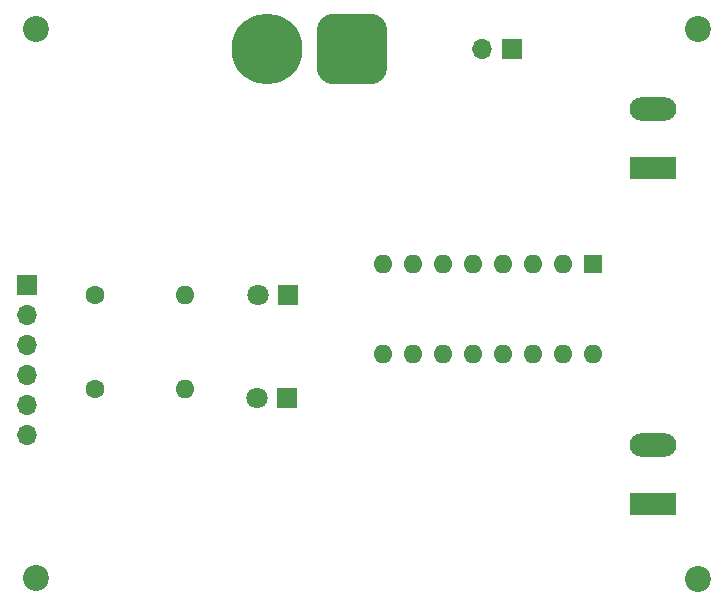
<source format=gbr>
%TF.GenerationSoftware,KiCad,Pcbnew,(6.0.4)*%
%TF.CreationDate,2022-08-23T18:09:03-07:00*%
%TF.ProjectId,RaspiCar_PCB1,52617370-6943-4617-925f-504342312e6b,rev?*%
%TF.SameCoordinates,Original*%
%TF.FileFunction,Soldermask,Top*%
%TF.FilePolarity,Negative*%
%FSLAX46Y46*%
G04 Gerber Fmt 4.6, Leading zero omitted, Abs format (unit mm)*
G04 Created by KiCad (PCBNEW (6.0.4)) date 2022-08-23 18:09:03*
%MOMM*%
%LPD*%
G01*
G04 APERTURE LIST*
G04 Aperture macros list*
%AMRoundRect*
0 Rectangle with rounded corners*
0 $1 Rounding radius*
0 $2 $3 $4 $5 $6 $7 $8 $9 X,Y pos of 4 corners*
0 Add a 4 corners polygon primitive as box body*
4,1,4,$2,$3,$4,$5,$6,$7,$8,$9,$2,$3,0*
0 Add four circle primitives for the rounded corners*
1,1,$1+$1,$2,$3*
1,1,$1+$1,$4,$5*
1,1,$1+$1,$6,$7*
1,1,$1+$1,$8,$9*
0 Add four rect primitives between the rounded corners*
20,1,$1+$1,$2,$3,$4,$5,0*
20,1,$1+$1,$4,$5,$6,$7,0*
20,1,$1+$1,$6,$7,$8,$9,0*
20,1,$1+$1,$8,$9,$2,$3,0*%
G04 Aperture macros list end*
%ADD10RoundRect,1.500000X1.500000X1.500000X-1.500000X1.500000X-1.500000X-1.500000X1.500000X-1.500000X0*%
%ADD11C,6.000000*%
%ADD12R,1.800000X1.800000*%
%ADD13C,1.800000*%
%ADD14C,2.200000*%
%ADD15C,1.600000*%
%ADD16O,1.600000X1.600000*%
%ADD17O,1.700000X1.700000*%
%ADD18R,1.700000X1.700000*%
%ADD19R,3.960000X1.980000*%
%ADD20O,3.960000X1.980000*%
%ADD21R,1.600000X1.600000*%
G04 APERTURE END LIST*
D10*
%TO.C,PWR_GND*%
X175750000Y-78250000D03*
D11*
X168550000Y-78250000D03*
%TD*%
D12*
%TO.C,LED1*%
X170275000Y-99000000D03*
D13*
X167735000Y-99000000D03*
%TD*%
D14*
%TO.C,H3*%
X205000000Y-123050000D03*
%TD*%
D15*
%TO.C,R1*%
X153940000Y-99000000D03*
D16*
X161560000Y-99000000D03*
%TD*%
D17*
%TO.C,Raspi_Logic*%
X148250000Y-110910000D03*
X148250000Y-108370000D03*
X148250000Y-105830000D03*
X148250000Y-103290000D03*
X148250000Y-100750000D03*
D18*
X148250000Y-98210000D03*
%TD*%
D19*
%TO.C,Motor_1*%
X201250000Y-88265000D03*
D20*
X201250000Y-83265000D03*
%TD*%
D14*
%TO.C,H1*%
X149000000Y-76500000D03*
%TD*%
D15*
%TO.C,R2*%
X153940000Y-107000000D03*
D16*
X161560000Y-107000000D03*
%TD*%
D14*
%TO.C,H4*%
X149000000Y-123000000D03*
%TD*%
D19*
%TO.C,Motor_2*%
X201250000Y-116750000D03*
D20*
X201250000Y-111750000D03*
%TD*%
D14*
%TO.C,H2*%
X205000000Y-76500000D03*
%TD*%
D12*
%TO.C,LED2*%
X170250000Y-107750000D03*
D13*
X167710000Y-107750000D03*
%TD*%
D21*
%TO.C,L293D*%
X196125000Y-96450000D03*
D16*
X193585000Y-96450000D03*
X191045000Y-96450000D03*
X188505000Y-96450000D03*
X185965000Y-96450000D03*
X183425000Y-96450000D03*
X180885000Y-96450000D03*
X178345000Y-96450000D03*
X178345000Y-104070000D03*
X180885000Y-104070000D03*
X183425000Y-104070000D03*
X185965000Y-104070000D03*
X188505000Y-104070000D03*
X191045000Y-104070000D03*
X193585000Y-104070000D03*
X196125000Y-104070000D03*
%TD*%
D18*
%TO.C,Raspi_PWR*%
X189275000Y-78250000D03*
D17*
X186735000Y-78250000D03*
%TD*%
M02*

</source>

* _Task instructions_
The records above are to be restated word for word, excluding all pictures.

* _Completed exercise_
<source format=gbr>
%TF.GenerationSoftware,KiCad,Pcbnew,(6.0.4)*%
%TF.CreationDate,2022-08-23T18:09:03-07:00*%
%TF.ProjectId,RaspiCar_PCB1,52617370-6943-4617-925f-504342312e6b,rev?*%
%TF.SameCoordinates,Original*%
%TF.FileFunction,Soldermask,Top*%
%TF.FilePolarity,Negative*%
%FSLAX46Y46*%
G04 Gerber Fmt 4.6, Leading zero omitted, Abs format (unit mm)*
G04 Created by KiCad (PCBNEW (6.0.4)) date 2022-08-23 18:09:03*
%MOMM*%
%LPD*%
G01*
G04 APERTURE LIST*
G04 Aperture macros list*
%AMRoundRect*
0 Rectangle with rounded corners*
0 $1 Rounding radius*
0 $2 $3 $4 $5 $6 $7 $8 $9 X,Y pos of 4 corners*
0 Add a 4 corners polygon primitive as box body*
4,1,4,$2,$3,$4,$5,$6,$7,$8,$9,$2,$3,0*
0 Add four circle primitives for the rounded corners*
1,1,$1+$1,$2,$3*
1,1,$1+$1,$4,$5*
1,1,$1+$1,$6,$7*
1,1,$1+$1,$8,$9*
0 Add four rect primitives between the rounded corners*
20,1,$1+$1,$2,$3,$4,$5,0*
20,1,$1+$1,$4,$5,$6,$7,0*
20,1,$1+$1,$6,$7,$8,$9,0*
20,1,$1+$1,$8,$9,$2,$3,0*%
G04 Aperture macros list end*
%ADD10RoundRect,1.500000X1.500000X1.500000X-1.500000X1.500000X-1.500000X-1.500000X1.500000X-1.500000X0*%
%ADD11C,6.000000*%
%ADD12R,1.800000X1.800000*%
%ADD13C,1.800000*%
%ADD14C,2.200000*%
%ADD15C,1.600000*%
%ADD16O,1.600000X1.600000*%
%ADD17O,1.700000X1.700000*%
%ADD18R,1.700000X1.700000*%
%ADD19R,3.960000X1.980000*%
%ADD20O,3.960000X1.980000*%
%ADD21R,1.600000X1.600000*%
G04 APERTURE END LIST*
D10*
%TO.C,PWR_GND*%
X175750000Y-78250000D03*
D11*
X168550000Y-78250000D03*
%TD*%
D12*
%TO.C,LED1*%
X170275000Y-99000000D03*
D13*
X167735000Y-99000000D03*
%TD*%
D14*
%TO.C,H3*%
X205000000Y-123050000D03*
%TD*%
D15*
%TO.C,R1*%
X153940000Y-99000000D03*
D16*
X161560000Y-99000000D03*
%TD*%
D17*
%TO.C,Raspi_Logic*%
X148250000Y-110910000D03*
X148250000Y-108370000D03*
X148250000Y-105830000D03*
X148250000Y-103290000D03*
X148250000Y-100750000D03*
D18*
X148250000Y-98210000D03*
%TD*%
D19*
%TO.C,Motor_1*%
X201250000Y-88265000D03*
D20*
X201250000Y-83265000D03*
%TD*%
D14*
%TO.C,H1*%
X149000000Y-76500000D03*
%TD*%
D15*
%TO.C,R2*%
X153940000Y-107000000D03*
D16*
X161560000Y-107000000D03*
%TD*%
D14*
%TO.C,H4*%
X149000000Y-123000000D03*
%TD*%
D19*
%TO.C,Motor_2*%
X201250000Y-116750000D03*
D20*
X201250000Y-111750000D03*
%TD*%
D14*
%TO.C,H2*%
X205000000Y-76500000D03*
%TD*%
D12*
%TO.C,LED2*%
X170250000Y-107750000D03*
D13*
X167710000Y-107750000D03*
%TD*%
D21*
%TO.C,L293D*%
X196125000Y-96450000D03*
D16*
X193585000Y-96450000D03*
X191045000Y-96450000D03*
X188505000Y-96450000D03*
X185965000Y-96450000D03*
X183425000Y-96450000D03*
X180885000Y-96450000D03*
X178345000Y-96450000D03*
X178345000Y-104070000D03*
X180885000Y-104070000D03*
X183425000Y-104070000D03*
X185965000Y-104070000D03*
X188505000Y-104070000D03*
X191045000Y-104070000D03*
X193585000Y-104070000D03*
X196125000Y-104070000D03*
%TD*%
D18*
%TO.C,Raspi_PWR*%
X189275000Y-78250000D03*
D17*
X186735000Y-78250000D03*
%TD*%
M02*

</source>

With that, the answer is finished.